And in eCommerce, that difference can decide whether you stay afloat or quietly bleed profit while “growing.”

 

The Usual Problem

You might have:

  • more orders
  • rising revenue
  • ads running nonstop

…and still feel broke.

That usually comes down to one (or more) of these:

  • your “top sellers” aren’t that profitable (or have hidden costs)
  • your ads are buying revenue, not profit
  • cash is leaking through returns, shipping, discounts, and overhead

The business is moving, but you can’t tell what’s actually making money.

 

What Clear eCommerce Finance Really Looks Like

This isn’t about building a spreadsheet monster.

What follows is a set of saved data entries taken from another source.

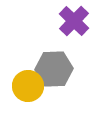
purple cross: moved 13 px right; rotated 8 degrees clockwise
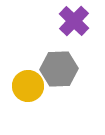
gray hexagon: moved 5 px right
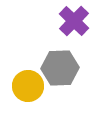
gray hexagon: moved 1 px right, 1 px up
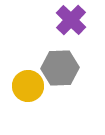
purple cross: moved 3 px left, 1 px up
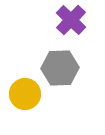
yellow circle: moved 3 px left, 8 px down
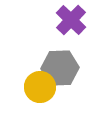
yellow circle: moved 15 px right, 7 px up
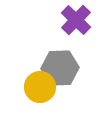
purple cross: moved 5 px right
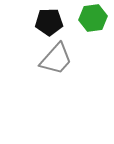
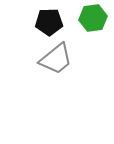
gray trapezoid: rotated 9 degrees clockwise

It’s about being able to answer four questions fast:

  1. Which products give real profit after shipping, returns, fees, and discounts?
  2. Which channels bring profitable customers (not just volume)?
  3. How much cash can you safely take out without hurting operations?
  4. Why can two months with the same revenue end with totally different profits?

If you can’t answer these, you’re driving blind.

 

Clarity Leads to Calm Decisions

When the numbers are clear, the business feels less chaotic.
You stop guessing and start choosing:

  • what to cut
  • what to scale
  • what to fix first

Here’s what shows up in real reports all the time:

  • one channel looks great on revenue, but the profit is basically zero
  • a “best seller” becomes a loser once returns + shipping are included
  • discounts boost sales, then crush profit and create cash problems next month

This is where founders say:
“We sell a ton, but it doesn’t feel like we’re winning.”

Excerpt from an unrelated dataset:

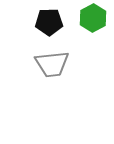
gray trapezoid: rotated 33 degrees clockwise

That’s a numbers problem – not a motivation problem.

 

Typical Mistakes That Quietly Steal Profit

  • mixing personal and business spending, then trying to “pay it back later”
  • chasing revenue without protecting margins
  • not comparing plan vs actual, so you feel things should improve but don’t know why they aren’t
  • not knowing your break-even point, which makes overspending feel “safe”

 

How to Get Clear Without the Headache

Start simple. One monthly dashboard is enough:

  • revenue
  • product + shipping cost
  • marketing spend by channel
  • overhead (general expenses)
  • net profit
  • cash on hand

Then add two habits that change everything:

  1. Keep business and personal money separate. Forever.
  2. Spend one hour per month reviewing plan vs actual results.

If this still feels heavy, get a financial guide – not just someone who closes the books, but someone who can turn numbers into decisions.

 

Finance Isn’t Reports. It’s Confidence.

When you can clearly see what drives profit, growth becomes easier, calmer, and far more predictable.

Because you’re not “hoping” you’re winning anymore – you can prove it.